**What this task involves:** Leaving the images aside, transcribe all the data below exactly.

**Information provided:**

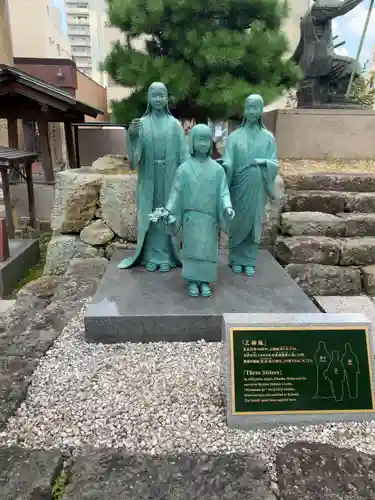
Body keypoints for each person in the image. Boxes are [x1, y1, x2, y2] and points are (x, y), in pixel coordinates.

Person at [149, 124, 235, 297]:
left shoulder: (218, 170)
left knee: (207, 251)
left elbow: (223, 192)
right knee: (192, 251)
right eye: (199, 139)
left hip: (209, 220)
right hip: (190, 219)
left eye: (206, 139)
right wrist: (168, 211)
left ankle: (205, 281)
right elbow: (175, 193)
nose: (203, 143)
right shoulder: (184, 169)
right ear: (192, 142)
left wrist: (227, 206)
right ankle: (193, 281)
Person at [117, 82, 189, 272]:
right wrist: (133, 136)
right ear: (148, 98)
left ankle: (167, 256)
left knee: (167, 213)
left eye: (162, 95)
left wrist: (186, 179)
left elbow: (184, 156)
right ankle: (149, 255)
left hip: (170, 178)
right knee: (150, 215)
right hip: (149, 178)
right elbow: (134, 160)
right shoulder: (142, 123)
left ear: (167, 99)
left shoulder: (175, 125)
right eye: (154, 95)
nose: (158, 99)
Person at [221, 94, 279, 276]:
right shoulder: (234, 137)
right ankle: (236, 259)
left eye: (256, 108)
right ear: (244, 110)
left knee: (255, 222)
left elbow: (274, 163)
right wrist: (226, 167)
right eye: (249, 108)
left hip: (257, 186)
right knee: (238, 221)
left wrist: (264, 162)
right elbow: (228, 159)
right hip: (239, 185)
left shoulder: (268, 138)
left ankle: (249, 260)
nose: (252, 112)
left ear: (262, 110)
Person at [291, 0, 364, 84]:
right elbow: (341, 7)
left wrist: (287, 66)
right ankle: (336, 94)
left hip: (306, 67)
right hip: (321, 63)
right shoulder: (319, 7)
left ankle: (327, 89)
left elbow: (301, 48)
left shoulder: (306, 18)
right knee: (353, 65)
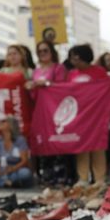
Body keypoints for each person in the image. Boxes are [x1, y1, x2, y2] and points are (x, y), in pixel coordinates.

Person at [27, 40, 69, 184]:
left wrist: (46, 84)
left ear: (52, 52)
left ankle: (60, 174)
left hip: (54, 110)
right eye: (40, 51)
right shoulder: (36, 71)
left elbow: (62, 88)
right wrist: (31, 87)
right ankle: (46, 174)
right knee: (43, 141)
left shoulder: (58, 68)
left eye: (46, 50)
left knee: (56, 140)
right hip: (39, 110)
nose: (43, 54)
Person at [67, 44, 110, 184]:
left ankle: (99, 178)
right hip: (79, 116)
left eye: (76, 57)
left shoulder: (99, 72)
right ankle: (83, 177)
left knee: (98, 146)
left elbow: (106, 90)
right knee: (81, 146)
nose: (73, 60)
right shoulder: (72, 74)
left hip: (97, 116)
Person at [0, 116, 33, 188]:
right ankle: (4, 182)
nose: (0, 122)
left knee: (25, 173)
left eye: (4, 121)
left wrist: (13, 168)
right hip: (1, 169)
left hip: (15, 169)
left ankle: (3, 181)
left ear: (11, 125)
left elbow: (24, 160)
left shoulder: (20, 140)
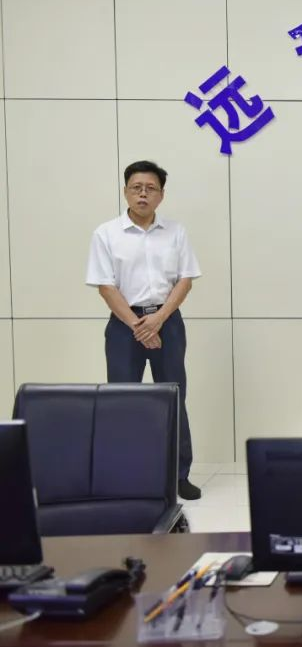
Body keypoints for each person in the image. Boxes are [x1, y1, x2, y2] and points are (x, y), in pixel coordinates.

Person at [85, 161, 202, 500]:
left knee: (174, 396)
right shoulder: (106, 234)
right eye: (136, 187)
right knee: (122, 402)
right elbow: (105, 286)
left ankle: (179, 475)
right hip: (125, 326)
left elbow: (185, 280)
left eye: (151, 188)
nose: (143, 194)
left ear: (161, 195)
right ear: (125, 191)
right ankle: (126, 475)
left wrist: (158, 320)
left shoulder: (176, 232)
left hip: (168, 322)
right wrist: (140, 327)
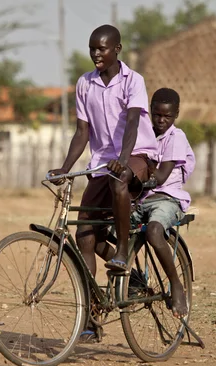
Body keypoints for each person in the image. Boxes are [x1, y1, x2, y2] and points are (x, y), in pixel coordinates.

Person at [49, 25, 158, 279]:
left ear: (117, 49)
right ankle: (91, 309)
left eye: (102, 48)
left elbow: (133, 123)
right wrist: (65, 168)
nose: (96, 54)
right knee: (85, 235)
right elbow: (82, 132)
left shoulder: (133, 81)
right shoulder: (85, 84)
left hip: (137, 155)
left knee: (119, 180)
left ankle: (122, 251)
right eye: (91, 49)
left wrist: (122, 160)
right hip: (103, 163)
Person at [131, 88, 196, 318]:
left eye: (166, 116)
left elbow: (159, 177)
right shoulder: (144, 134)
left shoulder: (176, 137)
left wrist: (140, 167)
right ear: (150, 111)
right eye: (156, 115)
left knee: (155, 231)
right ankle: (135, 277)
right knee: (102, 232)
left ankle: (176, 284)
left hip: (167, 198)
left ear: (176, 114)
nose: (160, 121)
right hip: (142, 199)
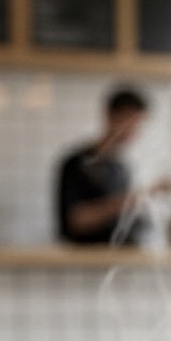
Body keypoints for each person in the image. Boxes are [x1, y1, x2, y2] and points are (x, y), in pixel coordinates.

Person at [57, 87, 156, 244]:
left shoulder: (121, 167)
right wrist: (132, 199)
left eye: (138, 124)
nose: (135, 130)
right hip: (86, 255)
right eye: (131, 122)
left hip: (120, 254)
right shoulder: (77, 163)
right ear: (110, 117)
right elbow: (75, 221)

**Task result:**
Body keypoints for each person in the image. Boxes are [x1, y1, x2, y2] and points are (x, y), in pixel coordinates.

Person at [149, 124, 235, 297]:
left shoulder: (218, 170)
left knee: (207, 251)
left elbow: (223, 192)
right knee: (192, 251)
right eye: (199, 139)
left hip: (209, 220)
right hip: (190, 219)
left eye: (206, 139)
right wrist: (168, 211)
left ankle: (205, 281)
right elbow: (175, 193)
nose: (203, 143)
right shoulder: (184, 169)
right ear: (192, 142)
left wrist: (227, 206)
right ankle: (193, 281)
Person at [117, 82, 189, 272]:
right wrist: (133, 136)
right ear: (148, 98)
left ankle: (167, 256)
left knee: (167, 213)
left eye: (162, 95)
left wrist: (186, 179)
left elbow: (184, 156)
right ankle: (149, 255)
left hip: (170, 178)
right knee: (150, 215)
right hip: (149, 178)
right elbow: (134, 160)
right shoulder: (142, 123)
left ear: (167, 99)
left shoulder: (175, 125)
right eye: (154, 95)
nose: (158, 99)
Person at [221, 94, 279, 276]:
right shoulder: (234, 137)
right ankle: (236, 259)
left eye: (256, 108)
right ear: (244, 110)
left knee: (255, 222)
left elbow: (274, 163)
right wrist: (226, 167)
right eye: (249, 108)
left hip: (257, 186)
right knee: (238, 221)
left wrist: (264, 162)
right elbow: (228, 159)
right hip: (239, 185)
left shoulder: (268, 138)
left ankle: (249, 260)
nose: (252, 112)
left ear: (262, 110)
Person at [291, 0, 364, 84]:
right elbow: (341, 7)
left wrist: (287, 66)
right ankle: (336, 94)
left hip: (306, 67)
right hip: (321, 63)
right shoulder: (319, 7)
left ankle: (327, 89)
left elbow: (301, 48)
left shoulder: (306, 18)
right knee: (353, 65)
Body keypoints for each person in the image. Boxes are [x1, y1, x2, y2] and points are (x, y), in pixel coordinates.

Person at [27, 40, 69, 184]:
left wrist: (46, 84)
left ear: (52, 52)
left ankle: (60, 174)
left hip: (54, 110)
right eye: (40, 51)
right shoulder: (36, 71)
left elbow: (62, 88)
right wrist: (31, 87)
right ankle: (46, 174)
right knee: (43, 141)
left shoulder: (58, 68)
left eye: (46, 50)
left knee: (56, 140)
right hip: (39, 110)
nose: (43, 54)
Person at [67, 44, 110, 184]:
left ankle: (99, 178)
right hip: (79, 116)
left eye: (76, 57)
left shoulder: (99, 72)
right ankle: (83, 177)
left knee: (98, 146)
left elbow: (106, 90)
right knee: (81, 146)
nose: (73, 60)
right shoulder: (72, 74)
left hip: (97, 116)
Person at [0, 116, 33, 188]:
right ankle: (4, 182)
nose: (0, 122)
left knee: (25, 173)
left eye: (4, 121)
left wrist: (13, 168)
right hip: (1, 169)
left hip: (15, 169)
left ankle: (3, 181)
left ear: (11, 125)
left elbow: (24, 160)
left shoulder: (20, 140)
Body keypoints for each person in the image. Boxes are [x1, y1, x2, y2] and points are (x, y), in pixel coordinates.

Person at [85, 161, 202, 500]:
left knee: (174, 396)
right shoulder: (106, 234)
right eye: (136, 187)
right knee: (122, 402)
right elbow: (105, 286)
left ankle: (179, 475)
right hip: (125, 326)
left elbow: (185, 280)
left eye: (151, 188)
nose: (143, 194)
left ear: (161, 195)
right ear: (125, 191)
right ankle: (126, 475)
left wrist: (158, 320)
left shoulder: (176, 232)
left hip: (168, 322)
right wrist: (140, 327)
Body keypoints for each person in the image. Boxes are [x1, y1, x2, y2] and points are (x, y), in pixel coordinates.

Person at [49, 25, 158, 279]:
left ear: (117, 49)
right ankle: (91, 309)
left eye: (102, 48)
left elbow: (133, 123)
right wrist: (65, 168)
nose: (96, 54)
right knee: (85, 235)
right elbow: (82, 132)
left shoulder: (133, 81)
right shoulder: (85, 84)
left hip: (137, 155)
left knee: (119, 180)
left ankle: (122, 251)
right eye: (91, 49)
left wrist: (122, 160)
right hip: (103, 163)
Person at [131, 88, 196, 318]:
left eye: (166, 116)
left elbow: (159, 177)
right shoulder: (144, 134)
left shoulder: (176, 137)
left wrist: (140, 167)
right ear: (150, 111)
right eye: (156, 115)
left knee: (155, 231)
right ankle: (135, 277)
right knee: (102, 232)
left ankle: (176, 284)
left hip: (167, 198)
left ear: (176, 114)
nose: (160, 121)
right hip: (142, 199)
Body keypoints for each person in the image. Boxes are [x1, y1, x2, y2] and points are (x, y), in pixel coordinates.

Person at [57, 87, 156, 244]:
left shoulder: (121, 167)
right wrist: (132, 199)
left eye: (138, 124)
nose: (135, 130)
right hip: (86, 255)
right eye: (131, 122)
left hip: (120, 254)
right shoulder: (77, 163)
right ear: (110, 117)
right elbow: (75, 221)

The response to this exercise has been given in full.